Solo junto a la sombra,
Con voces y con risas
Ajenas allá abajo,
Lejos miró. ¿Era sueño o vigilia?
Ha habido, también, cercanías imposibles. En Battersea, donde apenas llega la ciudad, o donde ya retrocede. En un banco de madera con el que se ensañaba la humedad. A la vista de un río muy grande, en el que las gaviotas martirizan a las gabarras, y se precipitan la basura y los suicidas. Rodeado de setos que apenas se diferencian de la maleza, con el gruir sinuoso de las garzas y la majestad espantadiza de los cisnes, con la saliva del sol en las pieles incrédulas, con el ardor de los senderos aplacado por el agua de los pasos, con el aire apelmazándose en vaho, con los filamentos de la niebla del atardecer enredándosenos en los muslos. Aquel silencio no contenía ambigüedad: era solo querencia; era solo voz. Pero también equivocación. Yo no podía amarla. Yo era solo la urna del desconsuelo.
Por prados de asfodelos el río gris se duerme
Y la torre normanda asoma en aire húmedo
Tras los olmos antiguos y las roncas cornejas).
He odiado la oscuridad de estos amaneceres pálidos. He odiado el acero de la inteligencia: de la mía, ante todo, que me impedía acercarme a lo laxo, a lo ilegible, que me vedaba la piedad y el beso, pero también de los otros, que me aislaba como una empalizada. He odiado los domingos grumosos y el hacer sin compasión. Sobre todo, el hacer, este anudamiento de cosas que es, a la vez, desatadura del espíritu, este riguroso desvanecerse de lo creado, pese a su solidez, o gracias a ella. He odiado la intangibilidad de los seres, que me ha hecho consciente de mi propia intangibilidad. He odiado la intransigencia de las leyes: su cedazo sin agujeros; su altivez. He odiado esta quietud fabril, estas preguntas que no pretendían respuesta, o que ni siquiera se pretendían preguntas. He odiado la gelidez de los relojes y la vaciedad de las calles por las que pasaban tantos, animados por el desafecto, desdeñosos del amor. He odiado la lluvia que me golpeaba como una metralla compacta. He odiado el viento que desbarataba los paraguas y el alma, y dejaba a la vista el tuétano erizado de los hombres, o su pudrición. He odiado las paredes de la carne. He odiado el desinterés enjoyado de cortesía. He odiado la cortesía, que es solo la coagulación de la mentira.

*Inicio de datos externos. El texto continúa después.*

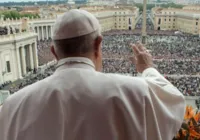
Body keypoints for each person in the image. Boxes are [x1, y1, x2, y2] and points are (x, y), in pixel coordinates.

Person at [0, 9, 185, 140]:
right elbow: (173, 99)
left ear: (54, 52)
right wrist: (147, 68)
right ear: (98, 44)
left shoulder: (12, 106)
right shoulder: (136, 91)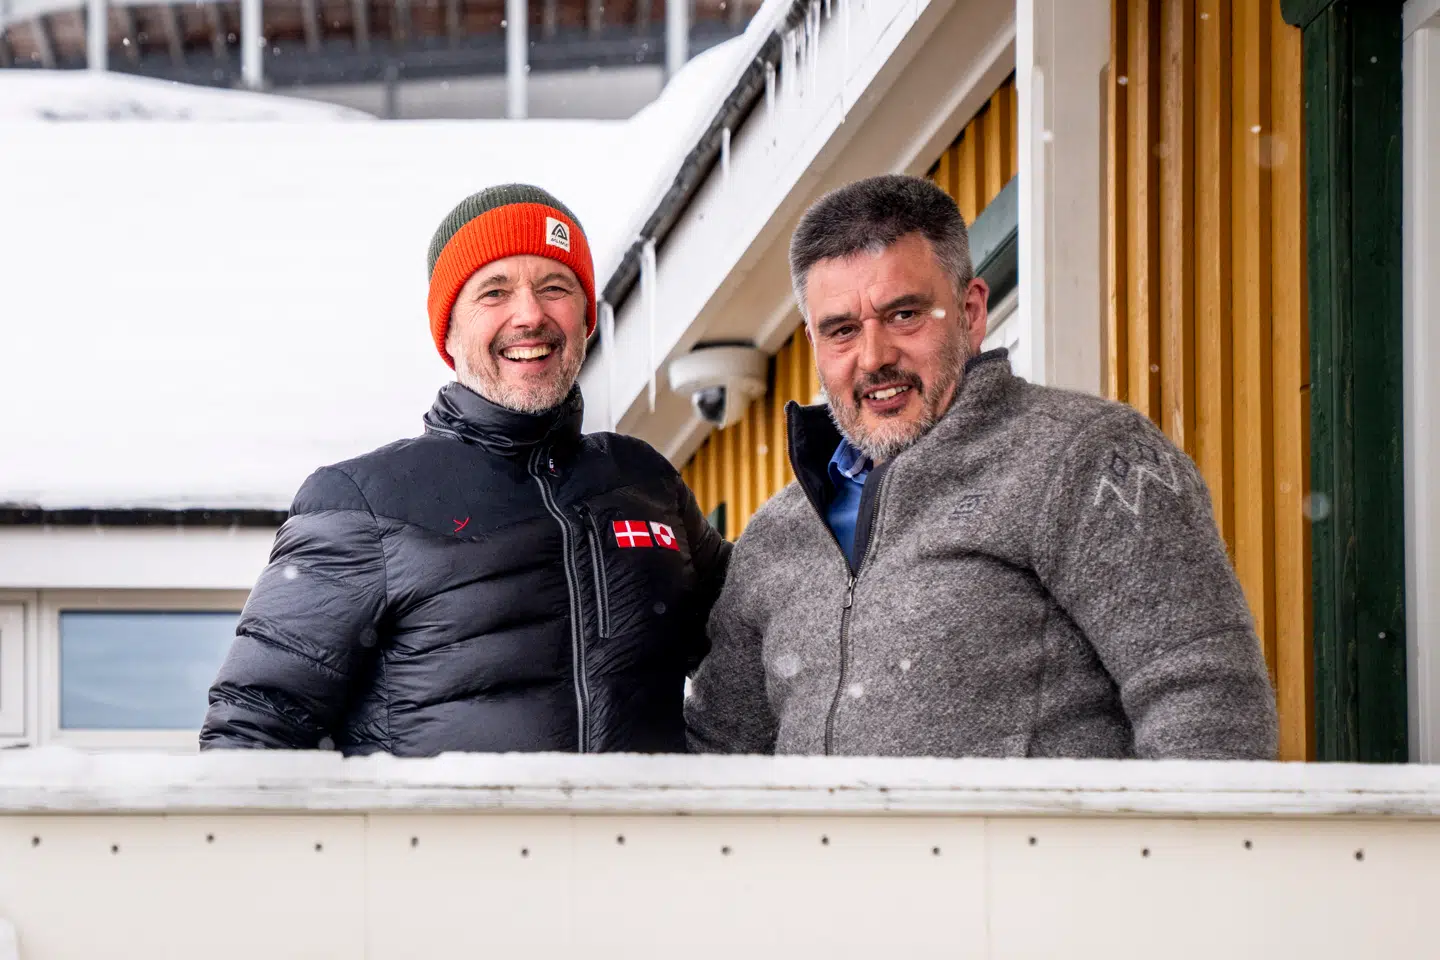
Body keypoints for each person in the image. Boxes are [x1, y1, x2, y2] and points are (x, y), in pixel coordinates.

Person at [685, 174, 1277, 759]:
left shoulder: (1089, 458)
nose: (874, 357)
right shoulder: (773, 540)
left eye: (903, 315)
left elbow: (1206, 703)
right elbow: (718, 758)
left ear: (970, 313)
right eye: (841, 330)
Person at [202, 184, 728, 755]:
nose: (529, 315)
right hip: (442, 844)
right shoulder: (364, 500)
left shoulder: (642, 483)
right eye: (493, 292)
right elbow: (253, 731)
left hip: (643, 844)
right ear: (447, 332)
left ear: (585, 318)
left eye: (555, 287)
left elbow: (757, 633)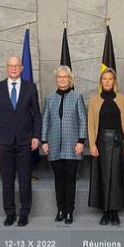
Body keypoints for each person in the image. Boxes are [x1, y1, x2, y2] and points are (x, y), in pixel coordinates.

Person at [0, 56, 41, 227]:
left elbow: (36, 115)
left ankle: (24, 213)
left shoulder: (30, 87)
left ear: (22, 68)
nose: (13, 68)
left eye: (16, 65)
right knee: (7, 178)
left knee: (25, 178)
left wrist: (36, 136)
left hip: (25, 141)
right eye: (10, 65)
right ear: (6, 68)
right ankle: (10, 213)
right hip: (4, 141)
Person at [41, 66, 87, 224]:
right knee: (58, 178)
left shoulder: (77, 96)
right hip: (54, 144)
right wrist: (44, 141)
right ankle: (60, 209)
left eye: (65, 77)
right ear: (56, 79)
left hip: (73, 145)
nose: (62, 79)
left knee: (70, 178)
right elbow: (45, 120)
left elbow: (83, 120)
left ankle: (69, 211)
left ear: (70, 79)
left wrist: (81, 141)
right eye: (59, 77)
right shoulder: (49, 98)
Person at [89, 68, 124, 225]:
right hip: (101, 143)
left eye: (110, 79)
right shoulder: (94, 100)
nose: (107, 81)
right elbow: (90, 124)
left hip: (118, 143)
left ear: (114, 81)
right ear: (101, 82)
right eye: (104, 79)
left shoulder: (121, 99)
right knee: (103, 177)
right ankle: (105, 212)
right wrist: (92, 145)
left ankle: (114, 212)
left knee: (116, 178)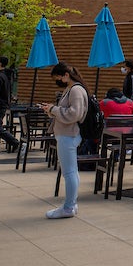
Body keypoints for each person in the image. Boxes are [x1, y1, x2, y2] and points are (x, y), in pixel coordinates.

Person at [37, 61, 87, 219]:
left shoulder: (75, 90)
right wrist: (52, 110)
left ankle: (68, 207)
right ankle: (71, 204)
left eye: (58, 77)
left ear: (66, 75)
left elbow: (74, 114)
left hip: (69, 135)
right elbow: (70, 112)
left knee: (69, 172)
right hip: (67, 134)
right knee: (72, 172)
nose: (57, 81)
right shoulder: (73, 89)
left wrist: (53, 109)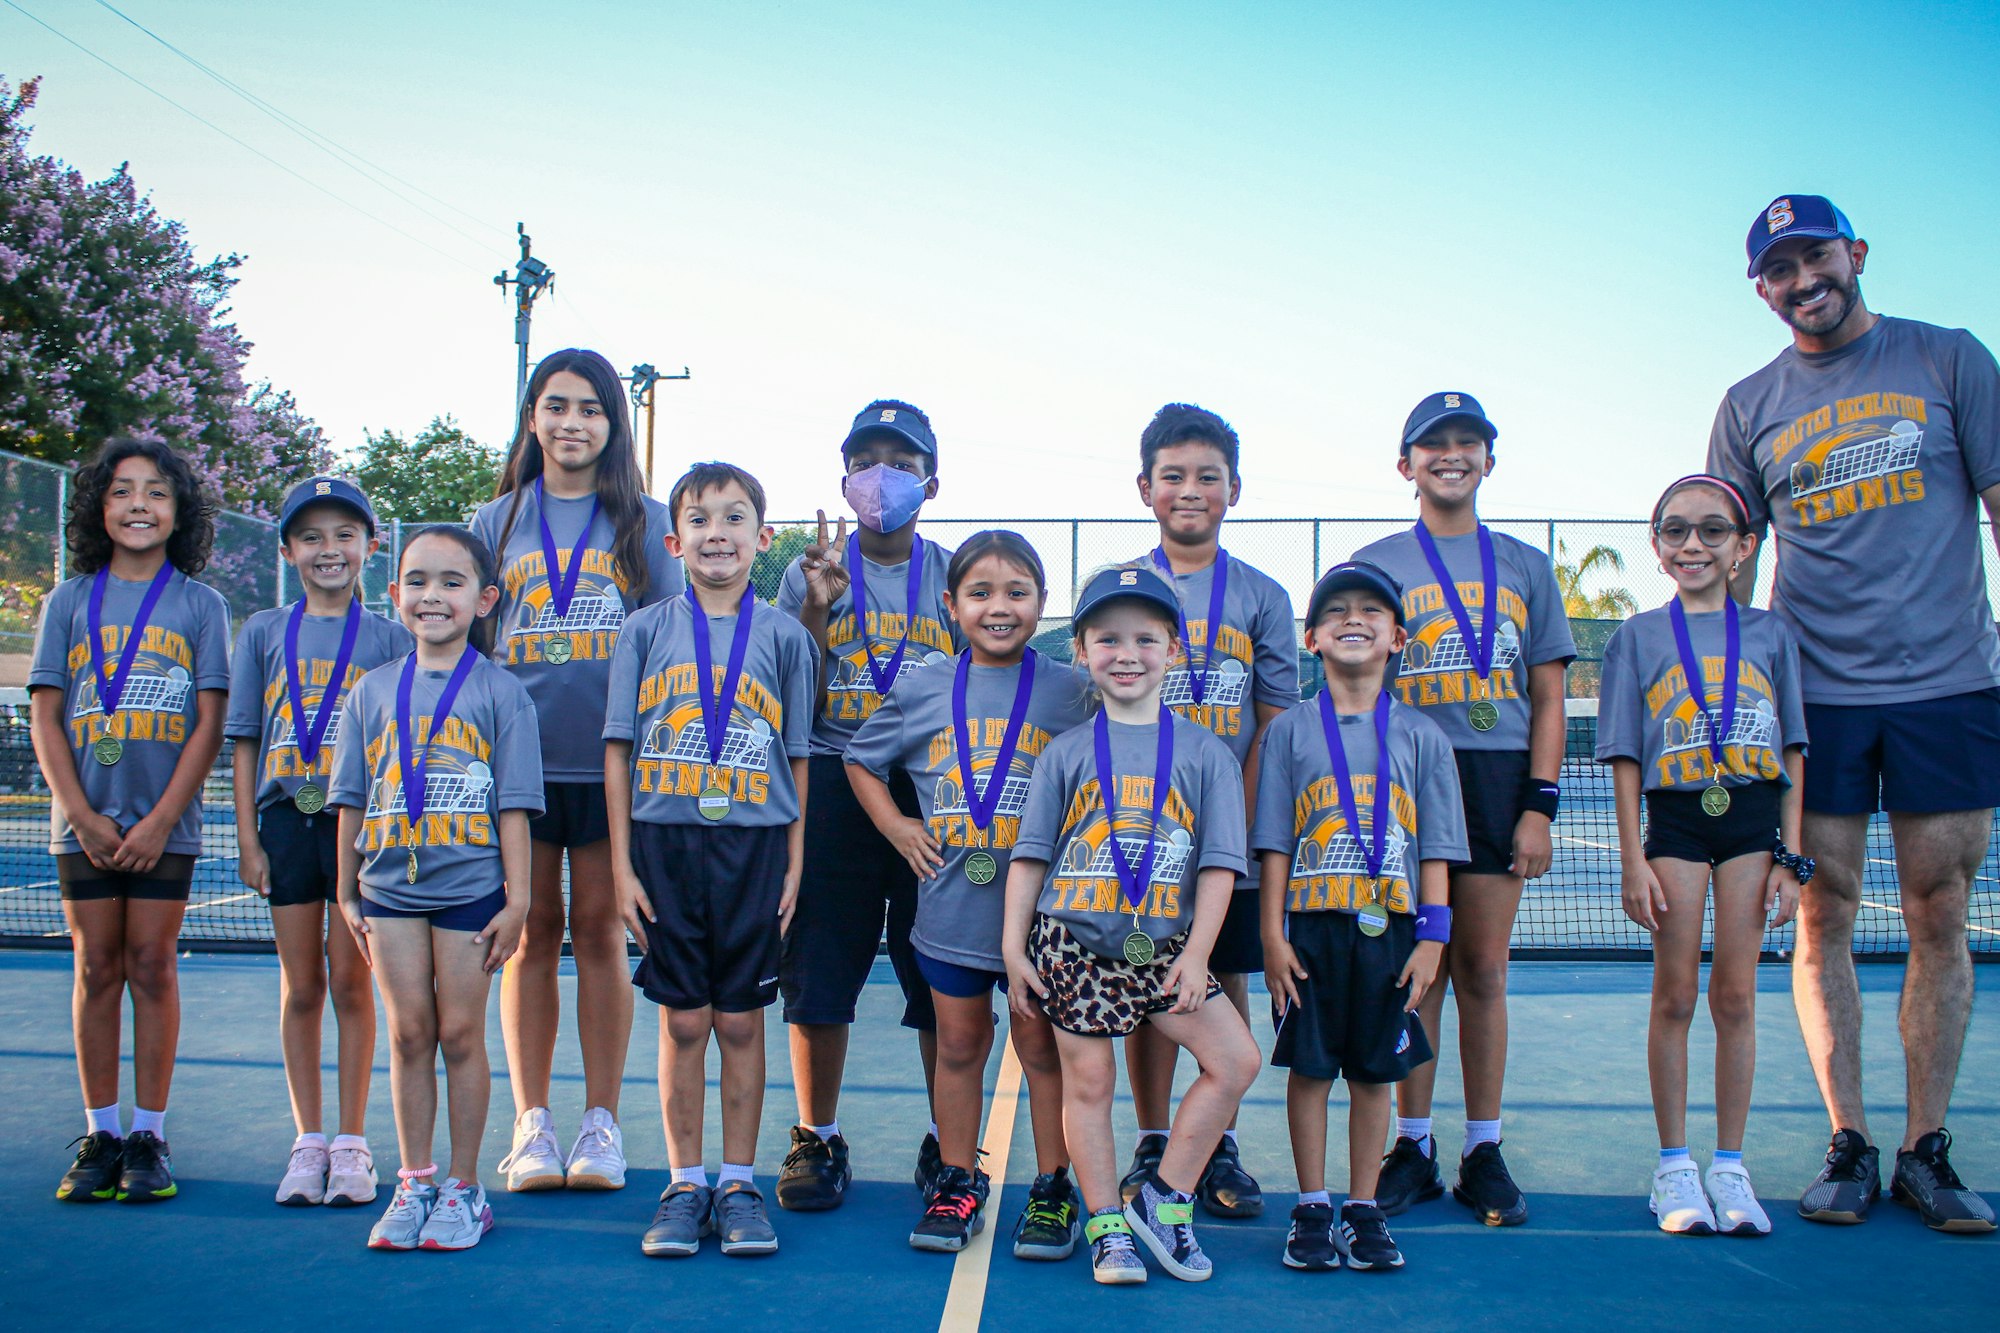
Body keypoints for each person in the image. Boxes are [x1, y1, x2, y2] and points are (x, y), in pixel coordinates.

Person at [1707, 194, 2000, 1233]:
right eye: (1778, 270)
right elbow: (1727, 565)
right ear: (1760, 289)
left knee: (1936, 909)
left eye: (1813, 257)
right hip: (1812, 699)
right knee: (1819, 913)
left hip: (1946, 688)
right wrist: (1724, 702)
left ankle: (1924, 1149)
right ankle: (1848, 1140)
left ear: (1854, 254)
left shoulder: (1950, 359)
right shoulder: (1747, 404)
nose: (1800, 280)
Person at [1001, 565, 1262, 1286]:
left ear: (1173, 650)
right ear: (1081, 650)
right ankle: (1105, 1225)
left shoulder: (1207, 753)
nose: (1127, 653)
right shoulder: (1066, 752)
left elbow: (1217, 866)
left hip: (1167, 946)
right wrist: (1012, 948)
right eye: (1107, 638)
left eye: (1145, 638)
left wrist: (1198, 952)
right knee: (1090, 1083)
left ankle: (1163, 1197)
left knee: (1236, 1060)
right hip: (1073, 942)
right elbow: (1029, 859)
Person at [1352, 393, 1575, 1226]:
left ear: (1490, 459)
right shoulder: (1377, 561)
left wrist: (1539, 805)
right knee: (1415, 970)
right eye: (1433, 444)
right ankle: (1414, 1143)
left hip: (1495, 778)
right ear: (1404, 464)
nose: (1452, 455)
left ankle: (1483, 1145)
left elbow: (1547, 695)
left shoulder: (1525, 565)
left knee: (1481, 967)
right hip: (1403, 779)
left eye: (1468, 443)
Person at [470, 348, 683, 1194]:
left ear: (612, 424)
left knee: (600, 932)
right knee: (528, 937)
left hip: (609, 768)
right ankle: (532, 1124)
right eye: (556, 405)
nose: (572, 422)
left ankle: (600, 1122)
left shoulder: (644, 518)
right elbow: (472, 648)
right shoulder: (495, 522)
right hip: (516, 771)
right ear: (532, 418)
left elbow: (671, 639)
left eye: (590, 408)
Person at [845, 531, 1093, 1256]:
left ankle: (1053, 1186)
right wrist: (897, 826)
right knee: (958, 1043)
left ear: (1043, 604)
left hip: (1044, 919)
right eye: (980, 593)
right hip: (951, 905)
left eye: (1017, 591)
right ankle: (958, 1177)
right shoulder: (922, 685)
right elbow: (862, 760)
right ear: (951, 605)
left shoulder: (1070, 689)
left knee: (1040, 1046)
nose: (999, 606)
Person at [605, 462, 816, 1259]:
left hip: (757, 846)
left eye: (734, 519)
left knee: (739, 1018)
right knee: (684, 1018)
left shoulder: (786, 637)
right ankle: (684, 1180)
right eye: (700, 519)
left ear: (762, 538)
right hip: (664, 843)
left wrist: (794, 862)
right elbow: (618, 751)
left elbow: (798, 757)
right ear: (675, 539)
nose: (717, 533)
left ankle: (737, 1181)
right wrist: (623, 864)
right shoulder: (644, 630)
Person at [1598, 476, 1809, 1237]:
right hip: (1678, 823)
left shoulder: (1771, 634)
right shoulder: (1638, 637)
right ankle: (1674, 1167)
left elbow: (1792, 748)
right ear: (1657, 548)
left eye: (1713, 531)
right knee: (1676, 993)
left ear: (1744, 546)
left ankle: (1730, 1165)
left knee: (1738, 996)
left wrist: (1793, 856)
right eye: (1677, 531)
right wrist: (1633, 857)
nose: (1694, 543)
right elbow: (1622, 755)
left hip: (1752, 821)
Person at [331, 527, 542, 1251]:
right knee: (409, 1032)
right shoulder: (371, 691)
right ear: (394, 596)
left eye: (453, 582)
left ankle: (464, 1184)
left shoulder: (502, 691)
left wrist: (519, 899)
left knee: (459, 1033)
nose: (433, 595)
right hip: (387, 889)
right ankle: (415, 1178)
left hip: (470, 893)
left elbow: (514, 803)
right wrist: (346, 890)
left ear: (484, 600)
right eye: (418, 580)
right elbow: (351, 799)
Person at [774, 400, 962, 1210]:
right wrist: (817, 608)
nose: (882, 475)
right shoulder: (807, 569)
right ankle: (819, 1135)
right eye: (866, 459)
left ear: (932, 481)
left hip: (931, 791)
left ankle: (947, 1140)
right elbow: (788, 692)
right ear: (845, 479)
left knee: (938, 975)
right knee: (820, 966)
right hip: (832, 775)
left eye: (902, 460)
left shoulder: (956, 573)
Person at [35, 437, 230, 1205]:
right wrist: (81, 813)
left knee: (152, 965)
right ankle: (101, 1131)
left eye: (156, 491)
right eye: (122, 490)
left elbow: (210, 721)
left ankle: (149, 1134)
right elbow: (47, 713)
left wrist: (161, 818)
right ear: (100, 507)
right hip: (82, 824)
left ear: (179, 512)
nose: (139, 504)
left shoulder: (199, 604)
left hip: (164, 825)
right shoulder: (68, 600)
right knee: (95, 967)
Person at [1256, 561, 1466, 1273]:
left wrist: (1434, 937)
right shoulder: (1289, 730)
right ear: (1311, 636)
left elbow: (1437, 844)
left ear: (1398, 636)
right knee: (1311, 1070)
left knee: (1376, 1074)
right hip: (1311, 929)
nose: (1355, 618)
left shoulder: (1424, 736)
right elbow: (1276, 842)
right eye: (1337, 609)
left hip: (1394, 930)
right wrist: (1272, 935)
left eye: (1372, 611)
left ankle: (1364, 1205)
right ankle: (1313, 1203)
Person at [1120, 404, 1298, 1218]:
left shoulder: (1261, 595)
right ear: (1145, 488)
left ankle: (1215, 1139)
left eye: (1207, 476)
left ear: (1234, 489)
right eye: (1174, 476)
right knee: (1142, 978)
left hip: (1223, 836)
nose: (1190, 490)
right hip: (1139, 831)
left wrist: (1240, 822)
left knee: (1218, 977)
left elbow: (1273, 719)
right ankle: (1155, 1135)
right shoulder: (1124, 587)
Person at [228, 477, 412, 1207]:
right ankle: (308, 1139)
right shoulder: (265, 632)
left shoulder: (393, 636)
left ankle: (353, 1140)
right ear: (288, 549)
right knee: (302, 984)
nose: (328, 549)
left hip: (363, 826)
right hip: (286, 820)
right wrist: (248, 836)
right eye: (311, 536)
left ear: (371, 546)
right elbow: (243, 740)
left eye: (344, 534)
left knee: (351, 982)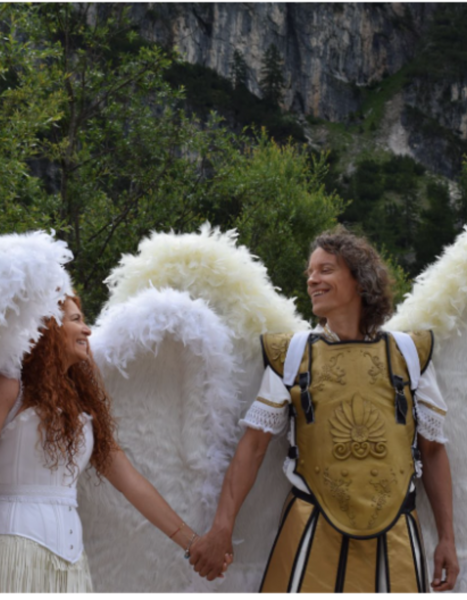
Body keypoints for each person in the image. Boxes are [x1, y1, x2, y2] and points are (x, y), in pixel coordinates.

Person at [188, 226, 459, 593]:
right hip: (309, 532)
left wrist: (447, 539)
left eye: (325, 269)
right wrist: (222, 526)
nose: (313, 280)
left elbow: (433, 449)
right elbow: (252, 447)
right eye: (310, 273)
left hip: (397, 537)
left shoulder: (409, 354)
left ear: (360, 280)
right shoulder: (293, 354)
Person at [0, 295, 228, 592]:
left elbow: (132, 483)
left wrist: (193, 543)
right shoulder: (7, 387)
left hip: (72, 561)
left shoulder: (83, 406)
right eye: (76, 320)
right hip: (11, 550)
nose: (87, 330)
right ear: (46, 327)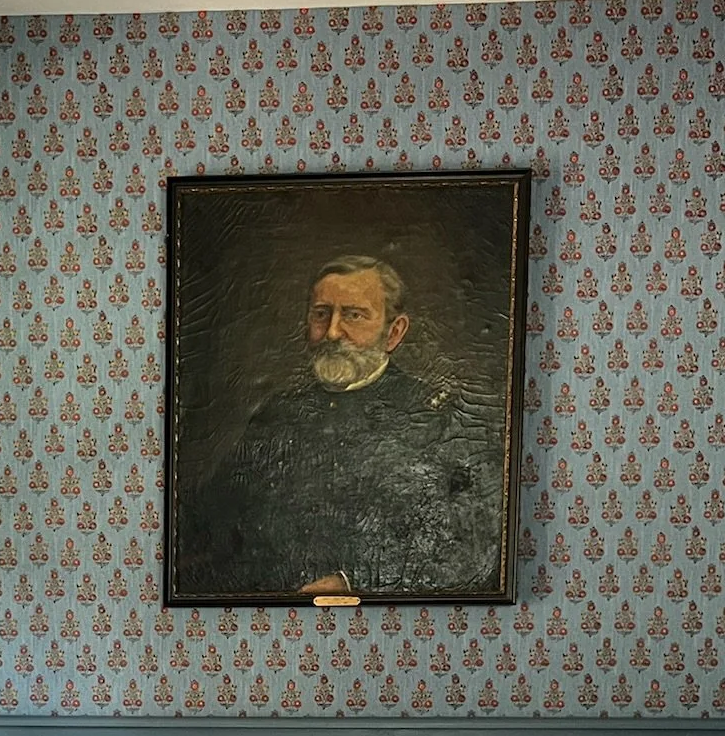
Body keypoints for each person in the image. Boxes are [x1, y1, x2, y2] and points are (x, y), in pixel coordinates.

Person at [192, 254, 508, 600]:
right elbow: (208, 532)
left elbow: (480, 552)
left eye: (353, 315)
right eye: (321, 314)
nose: (331, 332)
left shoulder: (443, 418)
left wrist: (358, 584)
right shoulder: (275, 416)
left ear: (394, 331)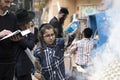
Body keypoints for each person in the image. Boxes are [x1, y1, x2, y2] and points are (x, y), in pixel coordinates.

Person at [0, 0, 22, 80]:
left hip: (9, 62)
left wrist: (16, 39)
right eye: (6, 2)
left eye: (10, 3)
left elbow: (14, 38)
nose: (9, 5)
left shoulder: (13, 17)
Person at [14, 9, 35, 80]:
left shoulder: (24, 31)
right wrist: (31, 32)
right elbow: (30, 45)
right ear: (24, 23)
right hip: (20, 70)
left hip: (25, 68)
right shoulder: (17, 34)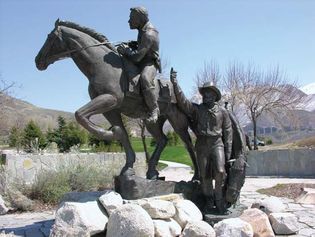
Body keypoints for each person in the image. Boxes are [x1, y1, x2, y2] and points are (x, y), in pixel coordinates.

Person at [170, 68, 233, 213]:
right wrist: (175, 84)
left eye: (208, 93)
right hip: (202, 145)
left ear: (214, 95)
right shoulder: (197, 109)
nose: (205, 95)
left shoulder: (223, 112)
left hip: (217, 144)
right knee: (204, 175)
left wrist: (228, 151)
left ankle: (219, 200)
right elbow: (183, 102)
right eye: (204, 93)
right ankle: (209, 201)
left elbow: (228, 131)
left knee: (220, 171)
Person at [117, 6, 161, 123]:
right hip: (142, 61)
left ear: (140, 19)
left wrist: (126, 51)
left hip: (149, 63)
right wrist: (134, 44)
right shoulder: (142, 30)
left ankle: (154, 109)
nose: (129, 21)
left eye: (132, 18)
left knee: (145, 78)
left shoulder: (149, 33)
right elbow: (141, 47)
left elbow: (137, 57)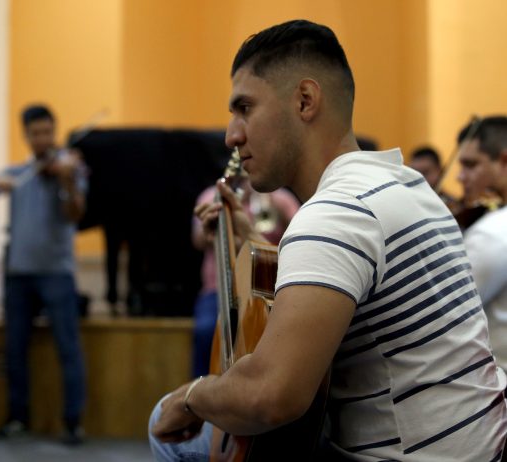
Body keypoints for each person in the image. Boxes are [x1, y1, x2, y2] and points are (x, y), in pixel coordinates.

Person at [149, 20, 507, 461]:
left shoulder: (334, 213)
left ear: (304, 100)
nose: (232, 135)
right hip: (478, 442)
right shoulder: (404, 183)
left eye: (244, 108)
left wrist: (192, 397)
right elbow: (347, 284)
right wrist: (251, 241)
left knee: (160, 425)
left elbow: (271, 396)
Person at [0, 104, 87, 445]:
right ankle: (17, 418)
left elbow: (74, 214)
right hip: (18, 275)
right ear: (26, 136)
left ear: (54, 131)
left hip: (57, 273)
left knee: (68, 347)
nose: (43, 139)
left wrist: (67, 180)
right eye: (36, 133)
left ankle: (72, 423)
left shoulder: (69, 170)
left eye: (47, 132)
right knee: (14, 349)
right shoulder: (17, 172)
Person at [191, 178, 299, 377]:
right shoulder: (212, 196)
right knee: (207, 330)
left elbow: (299, 239)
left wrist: (280, 212)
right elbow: (198, 240)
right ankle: (199, 384)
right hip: (219, 288)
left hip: (267, 289)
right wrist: (218, 224)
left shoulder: (281, 198)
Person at [457, 116, 507, 371]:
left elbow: (451, 314)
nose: (459, 177)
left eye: (471, 165)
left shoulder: (493, 232)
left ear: (504, 161)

He odiado su sol, tan hipócrita como aquellos a los que ilumina. Y ahora que la belleza del mundo vuelve a ser posible, y palpita acaso, otra vez, ante mis ojos, y me incita a la turbulencia de otro nacimiento —todo nacimiento es una muerte—, sé que este odio fructificará. No resultará en actos, sino en palabras; pero las palabras también son actos. No me embrutecerá con sus aristas: alimentará un verbo que no se ha separado de mí, pese a tanta cercenadura. El odio puede ser ala. Yo he odiado, pero volaré otra vez: recorreré el laberinto del aire, aunque ya solo sea la astilla cenicienta de una encina de luz.
Bajo el cielo, en la oscura
Medianoche del puerto,
Viró el navío rumbo al agua.
Reposo y movimiento en uno fueron.
[i] Tomo el poema de Luis Cernuda de Poesía completa, vol. I, edición de Derek Harris y Luis Maristany, Madrid, Siruela, 1993, pp. 423-424.